What made The Berlin Wall such a chore was that it was so boring. There is bound to be drama in the secret planning that went behind the decision to erect a wall. Thousands of East Germans were fleeing through Berlin, draining the country of its youth and intellectuals. The East was helpless to stop the flow, and saw a wall as its only solution. While many East Berliners were on summer holiday, authorities rolled out barbed wire on the night of 13 August 1961. Residents of the city woke up to find themselves suddenly divided, and the East Germans who woke up in West Berlin saw themselves the luckiest people on the planet. We all know the story, yet the telling left me waiting in vain for something exciting to happen.

Escape stories are always interesting, and Taylor provided accounts of escapes through tunnels, sewers, and over the Wall and its barricades that I had never read before. His access to declassified documents shed light on the true circumstances behind some escapees’ deaths by border security.Families of those who perished during escape attempts only found out after the Wall fell the truth behind their relatives’ deaths. Although Taylor had access to some declassified East German documents after the countries’ reunification, there were no revelations that proved to be extraordinarily surprising. Most of the time these formerly secret documents stated the truth about the downward spiral of the East German economy. The country was going downhill faster than anyone could imagine, and the Politburo saw the writing on the wall: the country was going to collapse.

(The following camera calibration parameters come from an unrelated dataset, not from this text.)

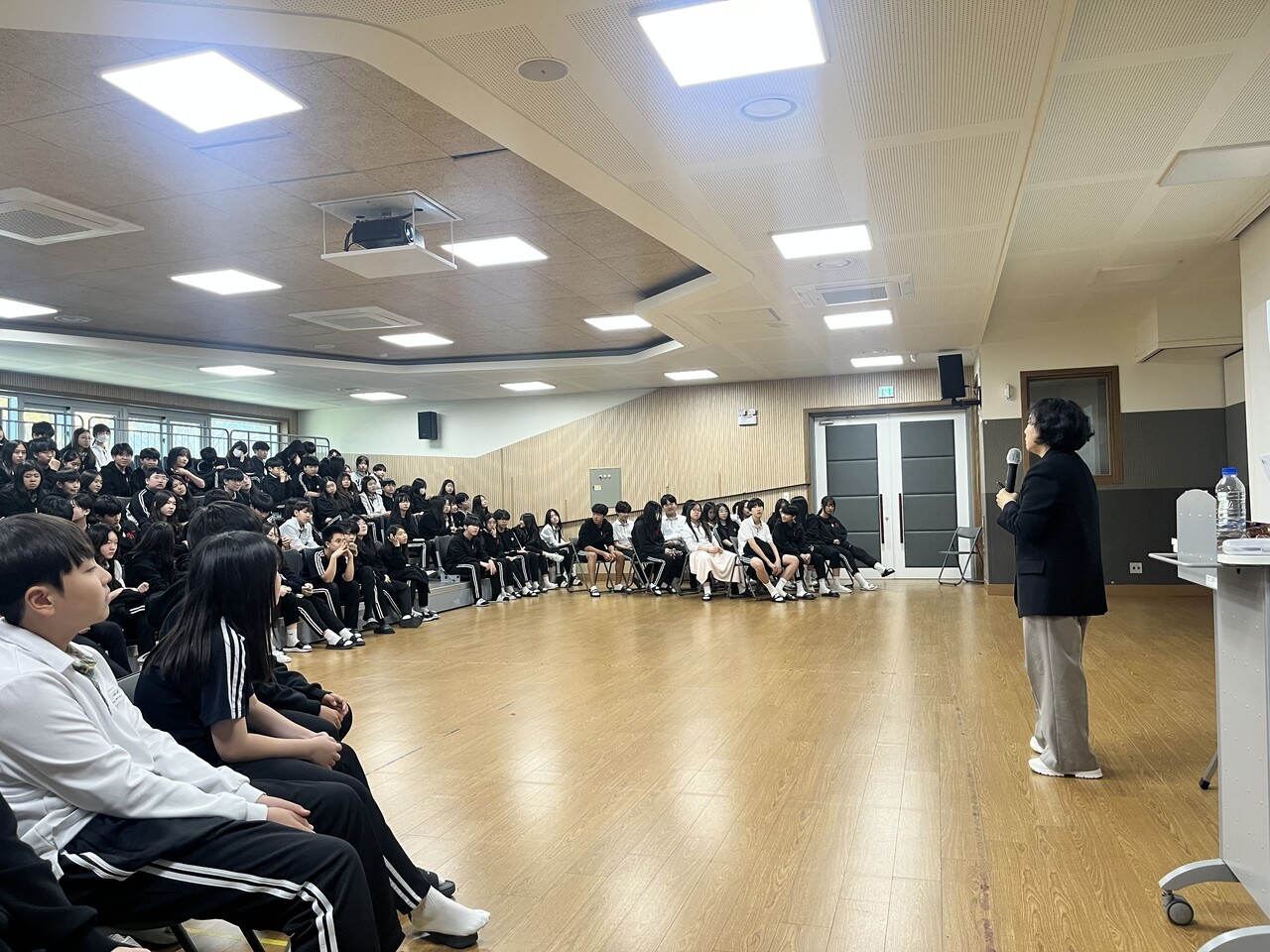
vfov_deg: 53.1
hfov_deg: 67.3
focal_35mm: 26
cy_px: 476
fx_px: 954
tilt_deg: +1.5
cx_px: 635
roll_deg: +1.9
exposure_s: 1/60
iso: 100
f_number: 1.6
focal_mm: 5.1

The book didn’t start moving until the timeline reached the 1980’s, when Ronald Reagan took office. The power of the people in East Germany, in other Warsaw Pact states and ultimately in the Soviet Union itself all led to the downfall of Communism. The Berlin Wall became a can’t-put-down book as Taylor recounted the growing protest movements in Leipzig, and then the ouster of General Secretary Erich Honecker by the Politburo. It was exciting to read about the growing tension behind the Wall. The voice of the people kept on building and the regime could not stop it. The economy was worsening and the Soviet Union was not going to help. I sped through the final hundred pages. Getting to the collapse of the Wall was like waiting for the Titanic to hit the iceberg: I was on the edge of my seat as the timeline approached November 1989.

Since my copy of The Berlin Wall was a British imprint written by a Briton, I expected to see British spellings. Yet I found Taylor’s overuse of none the less to be annoying on the eyes, especially when found at the beginning of a sentence. Is this written as a three-word phrase in England, versus as nonetheless in North America?